══ Data ══

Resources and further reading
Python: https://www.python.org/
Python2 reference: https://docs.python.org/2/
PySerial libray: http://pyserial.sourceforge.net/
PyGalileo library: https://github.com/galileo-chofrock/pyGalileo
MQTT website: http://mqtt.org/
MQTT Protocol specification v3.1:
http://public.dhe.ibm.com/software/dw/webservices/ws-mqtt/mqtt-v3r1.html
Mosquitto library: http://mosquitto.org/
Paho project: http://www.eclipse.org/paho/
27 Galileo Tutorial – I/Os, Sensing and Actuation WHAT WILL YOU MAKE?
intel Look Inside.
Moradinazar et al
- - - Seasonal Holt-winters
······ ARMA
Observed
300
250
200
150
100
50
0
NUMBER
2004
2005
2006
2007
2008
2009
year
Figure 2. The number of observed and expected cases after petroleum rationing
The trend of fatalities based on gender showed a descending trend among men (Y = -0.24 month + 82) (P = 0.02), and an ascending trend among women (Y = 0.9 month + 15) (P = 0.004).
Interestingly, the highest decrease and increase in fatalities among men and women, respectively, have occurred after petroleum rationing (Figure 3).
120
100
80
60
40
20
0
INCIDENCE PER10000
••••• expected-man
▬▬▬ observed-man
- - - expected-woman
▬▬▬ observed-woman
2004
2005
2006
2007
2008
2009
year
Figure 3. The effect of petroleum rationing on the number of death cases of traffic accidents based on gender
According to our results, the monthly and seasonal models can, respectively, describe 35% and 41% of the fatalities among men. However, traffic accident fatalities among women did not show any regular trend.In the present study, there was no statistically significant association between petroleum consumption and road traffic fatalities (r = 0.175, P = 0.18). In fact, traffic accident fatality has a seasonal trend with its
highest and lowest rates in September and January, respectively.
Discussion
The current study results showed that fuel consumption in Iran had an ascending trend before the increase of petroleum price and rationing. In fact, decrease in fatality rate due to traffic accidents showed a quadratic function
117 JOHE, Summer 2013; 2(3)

═══

What is being asked:
Repeat every entry word for word.

Solution for this problem:
Resources and further reading
Python: https://www.python.org/
Python2 reference: https://docs.python.org/2/
PySerial libray: http://pyserial.sourceforge.net/
PyGalileo library: https://github.com/galileo-chofrock/pyGalileo
MQTT website: http://mqtt.org/
MQTT Protocol specification v3.1:
http://public.dhe.ibm.com/software/dw/webservices/ws-mqtt/mqtt-v3r1.html
Mosquitto library: http://mosquitto.org/
Paho project: http://www.eclipse.org/paho/
27 Galileo Tutorial – I/Os, Sensing and Actuation WHAT WILL YOU MAKE?
intel Look Inside.
Moradinazar et al
- - - Seasonal Holt-winters
······ ARMA
Observed
300
250
200
150
100
50
0
NUMBER
2004
2005
2006
2007
2008
2009
year
Figure 2. The number of observed and expected cases after petroleum rationing
The trend of fatalities based on gender showed a descending trend among men (Y = -0.24 month + 82) (P = 0.02), and an ascending trend among women (Y = 0.9 month + 15) (P = 0.004).
Interestingly, the highest decrease and increase in fatalities among men and women, respectively, have occurred after petroleum rationing (Figure 3).
120
100
80
60
40
20
0
INCIDENCE PER10000
••••• expected-man
▬▬▬ observed-man
- - - expected-woman
▬▬▬ observed-woman
2004
2005
2006
2007
2008
2009
year
Figure 3. The effect of petroleum rationing on the number of death cases of traffic accidents based on gender
According to our results, the monthly and seasonal models can, respectively, describe 35% and 41% of the fatalities among men. However, traffic accident fatalities among women did not show any regular trend.In the present study, there was no statistically significant association between petroleum consumption and road traffic fatalities (r = 0.175, P = 0.18). In fact, traffic accident fatality has a seasonal trend with its
highest and lowest rates in September and January, respectively.
Discussion
The current study results showed that fuel consumption in Iran had an ascending trend before the increase of petroleum price and rationing. In fact, decrease in fatality rate due to traffic accidents showed a quadratic function
117 JOHE, Summer 2013; 2(3)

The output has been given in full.